Leon Valesanos, the little brown man from Uruguay, made the afternoon papers. He had been found hanging in an unnamed apartment. The police were investigating.

At four o’clock I walked into the long cool bar of the Club Esquire and prowled along the row of booths until I found one where a woman sat alone. She wore a hat like a shallow soup plate with a very wide edge, a brown tailor-made suit with a severe mannish shirt and tie.

I sat down beside her and slipped a parcel along the seat. «You don’t open that,» I said. «In fact you can slip it into the incinerator as is, if you want to.»

She looked at me with dark tired eyes. Her fingers twisted a thin glass that smelled of peppermint. «Thanks.» Her face was very pale.

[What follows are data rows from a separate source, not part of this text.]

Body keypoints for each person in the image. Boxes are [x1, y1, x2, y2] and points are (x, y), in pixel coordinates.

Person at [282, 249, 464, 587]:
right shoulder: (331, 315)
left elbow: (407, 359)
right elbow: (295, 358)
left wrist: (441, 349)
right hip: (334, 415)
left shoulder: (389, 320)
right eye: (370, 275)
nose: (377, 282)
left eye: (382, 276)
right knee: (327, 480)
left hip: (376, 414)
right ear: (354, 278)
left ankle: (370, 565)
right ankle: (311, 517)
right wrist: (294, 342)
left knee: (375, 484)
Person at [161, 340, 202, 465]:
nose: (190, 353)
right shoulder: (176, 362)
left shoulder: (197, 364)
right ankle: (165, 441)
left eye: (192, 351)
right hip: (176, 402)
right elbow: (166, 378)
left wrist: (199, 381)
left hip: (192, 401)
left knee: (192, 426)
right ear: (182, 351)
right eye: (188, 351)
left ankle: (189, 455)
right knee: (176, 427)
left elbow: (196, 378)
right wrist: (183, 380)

I ordered a highball and the waiter went away. «Read the papers?»

«Yes.»

«You understand now about this fellow Copernik who stole your act? That’s why they won’t change the story or bring you into it.»

«It doesn’t matter now,» she said. «Thank you, all the same. Please — please show them to me.»

I pulled the string of pearls out of the loosely wrapped tissue paper in my pocket and slid them across to her. The silver propeller clasp winked in the light of the wall bracket. The little diamond winked. The pearls were as dull as white soap. They didn’t even match in size.